As redes sociais e os vídeos caseiros são apresentados com um misto de adoração e alerta. Por um lado, é visível a crítica à futilidade dos vídeos de gatinhos, memes e outras bobagens despejadas pelos sites. Ralph, antes desprezado em seu próprio jogo, aceita reproduzir a estratégia de humilhação na Internet, protagonizando vídeos virais ridículos – até descobrir os perigos que isso causa à sua imagem. Por outro lado, o filme apresenta a carreira de “influenciador digital” como uma aposta de sucesso garantido, acessível a qualquer pessoa. A Internet é vista como um mundo de excessos, capaz de trazer recompensas e perigos com a mesma facilidade – neste sentido, é interessante a criação de uma atmosfera sombria ao dissecar a Deep web, sugerindo pela textura das imagens um conteúdo que não caberia a uma produção infantil.
Outro elemento que salta aos olhos no projeto é a proliferação de marcas. WiFi Ralph – Quebrando a Internet poderia criar um universo de empresas imaginárias, mas prefere inserir uma infinidade de marcas reais de lojas e redes sociais, fazendo uma propaganda extensa de algumas delas. Por mais natural que pareça o product placement neste universo, ele confere um realismo excessivo à fantasia. O choque se torna ainda mais forte diante da inserção das princesas da Disney, apresentadas como funcionárias entediadas, presas numa sala à espera de alguma enquete. A ambientação virtual é lúdica a ponto de transformar usuários reais em avatares de rosto quadrado, ou a ponto de retirar as princesas de seus habitats naturais, mas preserva a necessidade de dinheiro, os insultos nas caixas de comentários e outros aspectos amargos do mundo real.

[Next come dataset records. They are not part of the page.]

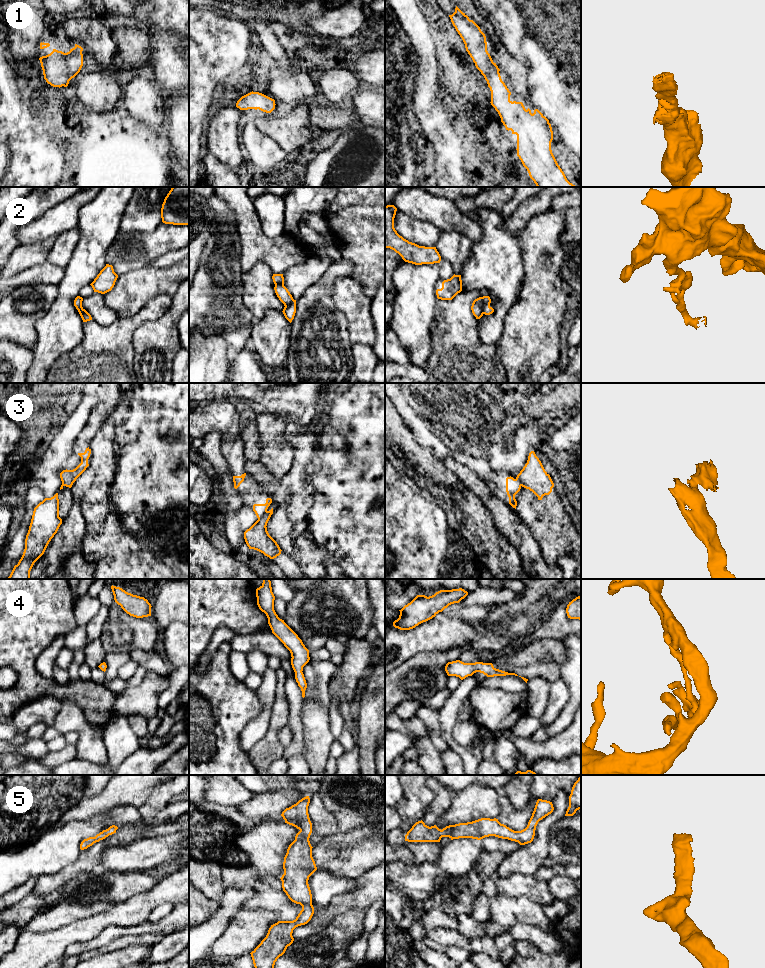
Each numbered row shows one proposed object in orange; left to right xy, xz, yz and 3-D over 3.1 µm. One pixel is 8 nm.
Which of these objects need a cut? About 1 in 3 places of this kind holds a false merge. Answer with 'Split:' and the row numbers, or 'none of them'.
Split: 2, 3

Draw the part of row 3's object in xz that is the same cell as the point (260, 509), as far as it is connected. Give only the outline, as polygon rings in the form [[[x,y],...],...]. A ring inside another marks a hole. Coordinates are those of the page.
[[[267,498],[265,504],[254,504],[253,505],[253,511],[255,512],[257,518],[262,517],[266,513],[271,503],[272,503],[272,499]]]

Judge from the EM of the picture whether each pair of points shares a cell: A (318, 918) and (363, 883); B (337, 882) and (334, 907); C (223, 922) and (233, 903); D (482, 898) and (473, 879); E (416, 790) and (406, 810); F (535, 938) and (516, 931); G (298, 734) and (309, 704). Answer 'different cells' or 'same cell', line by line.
A: same cell
B: different cells
C: same cell
D: different cells
E: same cell
F: same cell
G: different cells

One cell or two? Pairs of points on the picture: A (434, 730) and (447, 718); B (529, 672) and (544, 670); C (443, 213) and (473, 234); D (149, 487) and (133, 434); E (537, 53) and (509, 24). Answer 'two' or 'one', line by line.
A: two
B: one
C: one
D: one
E: one

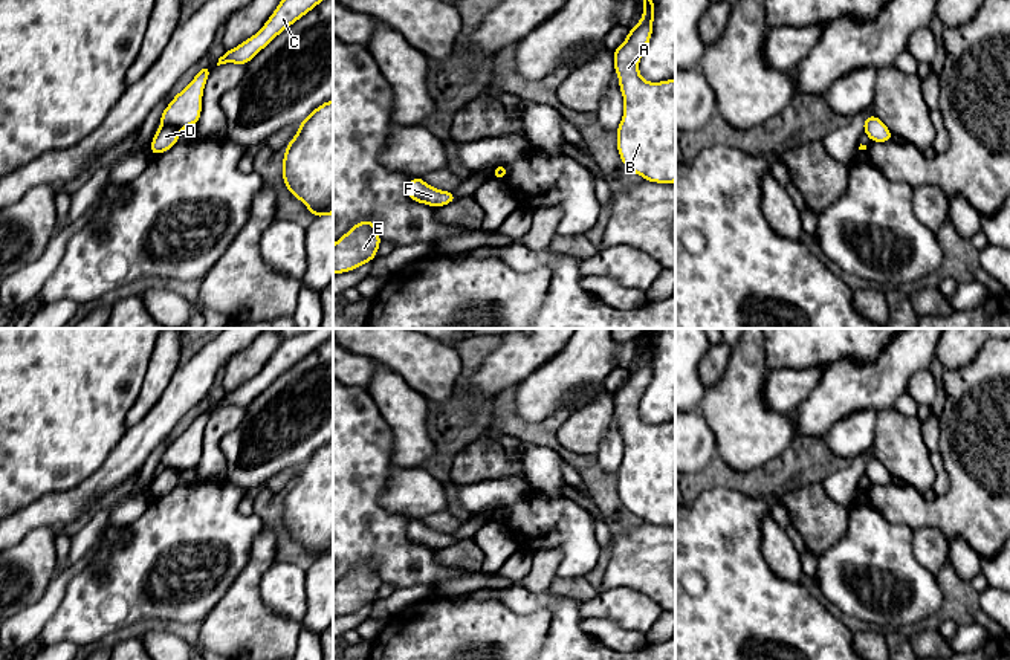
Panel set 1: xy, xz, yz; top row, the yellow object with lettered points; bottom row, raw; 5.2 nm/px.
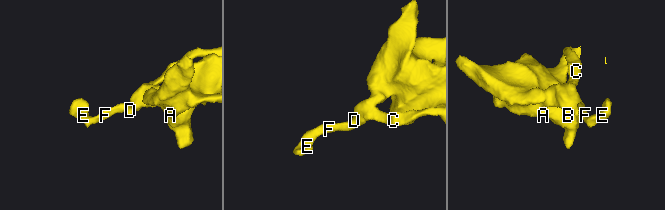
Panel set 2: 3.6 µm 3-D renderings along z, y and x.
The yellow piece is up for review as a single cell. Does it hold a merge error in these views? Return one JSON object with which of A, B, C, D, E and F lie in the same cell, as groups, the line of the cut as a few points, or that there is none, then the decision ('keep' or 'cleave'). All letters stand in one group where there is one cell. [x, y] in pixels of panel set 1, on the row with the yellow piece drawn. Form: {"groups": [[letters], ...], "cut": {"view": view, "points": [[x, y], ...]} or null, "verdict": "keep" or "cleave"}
{"groups": [["A", "B", "C", "D", "E", "F"]], "cut": null, "verdict": "keep"}

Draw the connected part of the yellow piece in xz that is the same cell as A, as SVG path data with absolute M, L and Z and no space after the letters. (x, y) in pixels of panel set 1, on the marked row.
M643 0L640 21L613 50L623 95L623 118L616 130L617 151L626 170L648 182L675 182L675 78L645 81L639 61L652 35L656 6Z

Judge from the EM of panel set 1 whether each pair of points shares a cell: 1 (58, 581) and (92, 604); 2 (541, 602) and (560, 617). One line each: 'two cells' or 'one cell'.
1: two cells
2: one cell

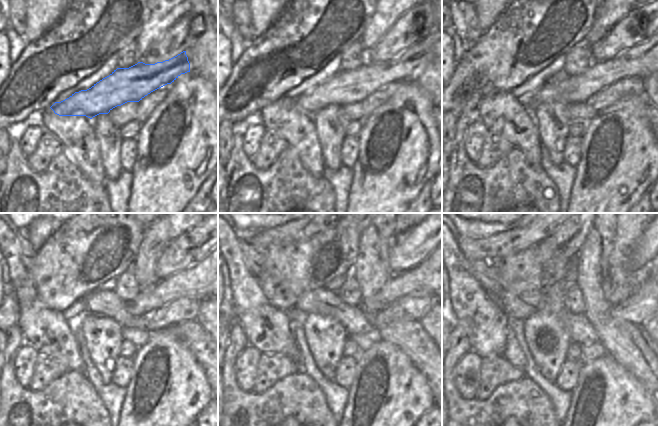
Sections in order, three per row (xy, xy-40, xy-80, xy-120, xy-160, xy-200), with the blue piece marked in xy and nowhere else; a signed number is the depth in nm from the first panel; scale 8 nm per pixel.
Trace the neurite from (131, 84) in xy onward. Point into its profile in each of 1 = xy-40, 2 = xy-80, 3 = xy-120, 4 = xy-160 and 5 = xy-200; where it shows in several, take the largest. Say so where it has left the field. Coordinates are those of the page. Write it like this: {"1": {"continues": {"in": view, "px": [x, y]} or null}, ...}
{"1": {"continues": {"in": "xy-40", "px": [343, 88]}}, "2": {"continues": {"in": "xy-80", "px": [645, 58]}}, "3": {"continues": {"in": "xy-120", "px": [197, 282]}}, "4": {"continues": {"in": "xy-160", "px": [421, 280]}}, "5": {"continues": {"in": "xy-200", "px": [635, 279]}}}

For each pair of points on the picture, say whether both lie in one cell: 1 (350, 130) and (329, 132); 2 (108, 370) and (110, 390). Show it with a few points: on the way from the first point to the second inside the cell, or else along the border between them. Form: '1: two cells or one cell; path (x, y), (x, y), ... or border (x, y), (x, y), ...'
1: two cells; border (344, 127), (346, 135)
2: two cells; border (94, 366), (101, 379), (105, 383), (111, 384)

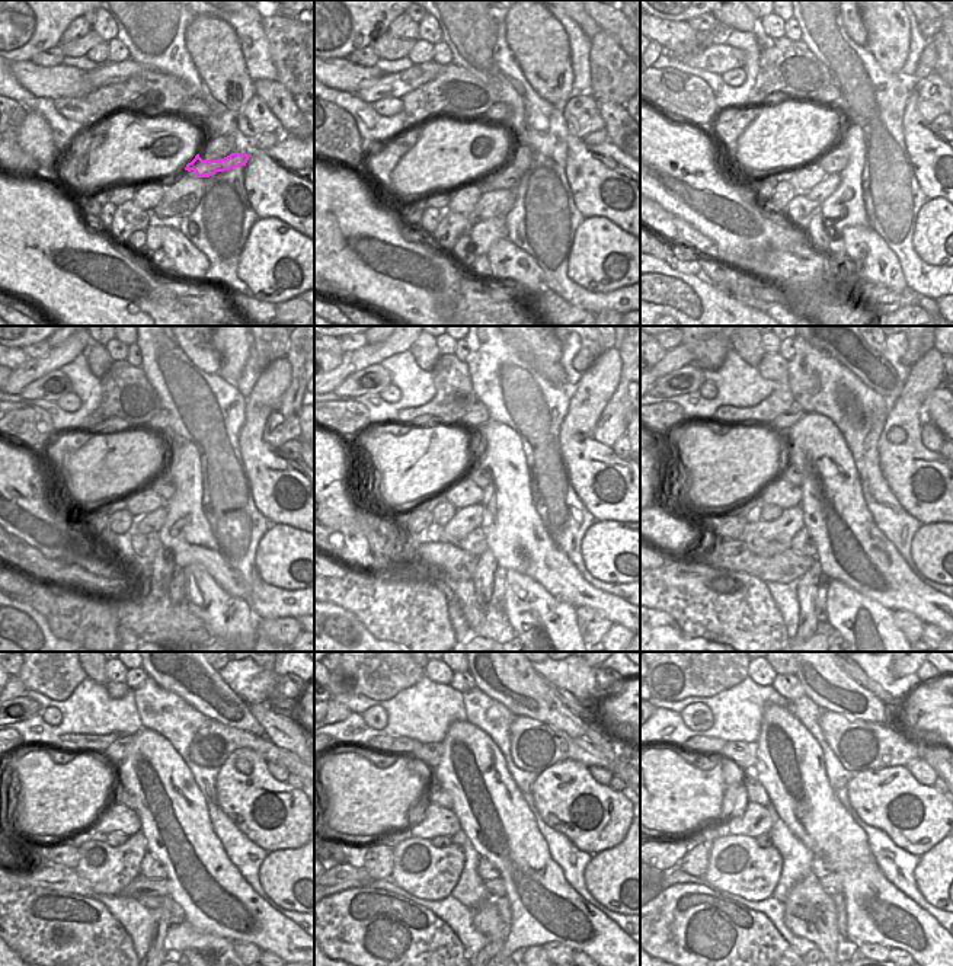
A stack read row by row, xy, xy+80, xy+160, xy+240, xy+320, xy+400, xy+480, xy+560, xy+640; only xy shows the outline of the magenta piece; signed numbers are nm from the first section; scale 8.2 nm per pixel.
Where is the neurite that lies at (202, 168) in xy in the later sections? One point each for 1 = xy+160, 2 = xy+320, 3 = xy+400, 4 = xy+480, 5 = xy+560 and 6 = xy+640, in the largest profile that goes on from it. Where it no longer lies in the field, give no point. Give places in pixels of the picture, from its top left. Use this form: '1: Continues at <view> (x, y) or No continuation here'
1: Continues at xy+160 (830, 160)
2: Continues at xy+320 (479, 476)
3: Continues at xy+400 (792, 474)
4: Continues at xy+480 (117, 796)
5: Continues at xy+560 (435, 793)
6: Continues at xy+640 (757, 793).

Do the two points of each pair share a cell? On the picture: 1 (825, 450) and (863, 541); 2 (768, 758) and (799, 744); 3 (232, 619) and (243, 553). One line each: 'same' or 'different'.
1: same
2: same
3: different

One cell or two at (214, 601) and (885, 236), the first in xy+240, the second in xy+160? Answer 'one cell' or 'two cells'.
two cells

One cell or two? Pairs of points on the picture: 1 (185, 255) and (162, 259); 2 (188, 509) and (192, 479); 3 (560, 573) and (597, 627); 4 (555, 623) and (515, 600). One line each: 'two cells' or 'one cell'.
1: two cells
2: one cell
3: two cells
4: one cell

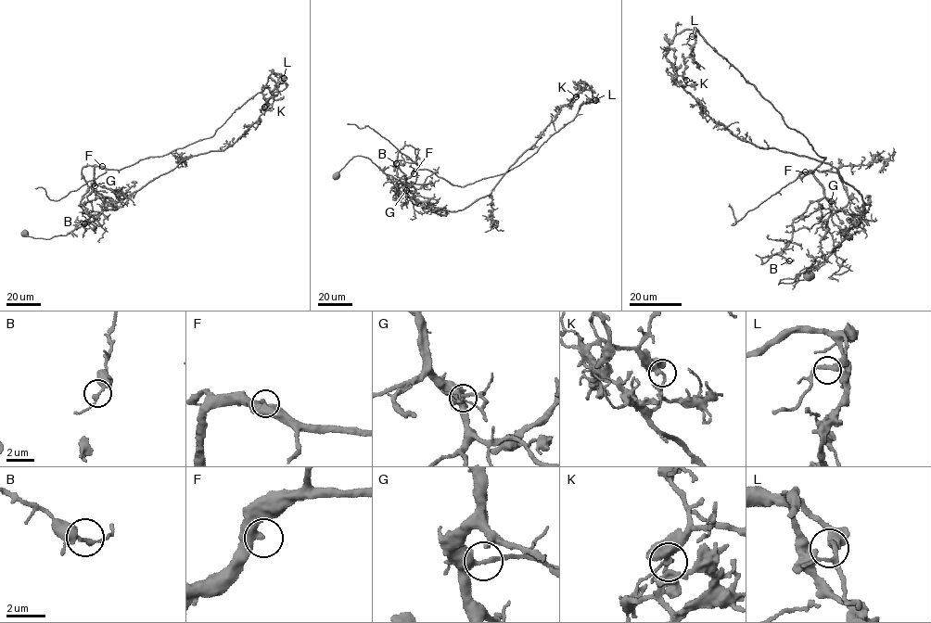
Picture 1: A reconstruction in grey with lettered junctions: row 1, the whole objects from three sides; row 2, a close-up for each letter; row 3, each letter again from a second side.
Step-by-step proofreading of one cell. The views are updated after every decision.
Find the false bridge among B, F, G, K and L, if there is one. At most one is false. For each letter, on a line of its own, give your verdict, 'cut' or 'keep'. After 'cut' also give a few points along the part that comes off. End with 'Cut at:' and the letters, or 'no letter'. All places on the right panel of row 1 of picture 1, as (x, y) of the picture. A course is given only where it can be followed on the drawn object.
B: keep
F: keep
G: keep
K: cut; course (686, 80), (666, 54), (695, 30), (825, 158), (799, 177), (838, 173), (848, 202), (792, 288)
L: keep
Cut at: K

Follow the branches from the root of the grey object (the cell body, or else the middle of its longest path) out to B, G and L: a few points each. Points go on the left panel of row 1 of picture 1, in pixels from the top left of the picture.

Através das princesas, o filme consegue extrair alguns de seus melhores momentos, ainda que soem pouco orgânicos em relação ao resto da trama. A Disney demonstra a predisposição a parodiar suas narrativas, brincando com a diferença entre produções “locais” e as da Pixar, além da insistência da Disney em protagonistas órfãs. A comparação de Vanellope com uma princesa, e o discurso sobre o anacronismo das princesas clássicas nos dias de hoje efetua uma boa ponte à introdução de Shank, uma das melhores adições ao filme. A jovem personagem, independente e assertiva, tem gosto pelo automobilismo e dá conselhos a Vanellope sem se transformar numa heroína, muito menos numa vilã. Personagens femininas tão complexas quanto Shank ainda fazem falta à maioria das animações recentes.
O projeto termina com uma mensagem madura a respeito das amizades, além de fornecer algumas cenas de ambição estética notável – especialmente na construção de um grande monstro, rumo à conclusão. O contraste entre os traços simples de Ralph e Vanellope e o mundo ultrarrealista dos jogos online também produz um efeito interessante ao conjunto. Os ambientes perigosos – seja na Deep web, seja no jogo de corrida – revelam-se os mais audaciosos e bem resolvidos esteticamente, em particular por se tratar de uma franquia infantil cuja origem se baseia em doces açucarados, cenários coloridos e imagens claras.
No entanto, o filme dirigido por Rich Moore e Phil Johnston se enfraquece ao abandonar balizas e personagens fundamentais ao original – nem mesmo Conserta Félix Jr. e a Sargento Calhoun ganham uma função real na sequência – além de introduzir um vilão acessório no último terço da trama, quando a narrativa se saía muito bem sem este recurso. Os diálogos didáticos e o discurso ambíguo sobre a Internet e nossa relação com as marcas terminam por diluir o potencial do discurso. Mesmo assim, sobram bons momentos de aventura, uma porção de piadas inspiradas e uma representação cada vez mais orgânica do empoderamento feminino.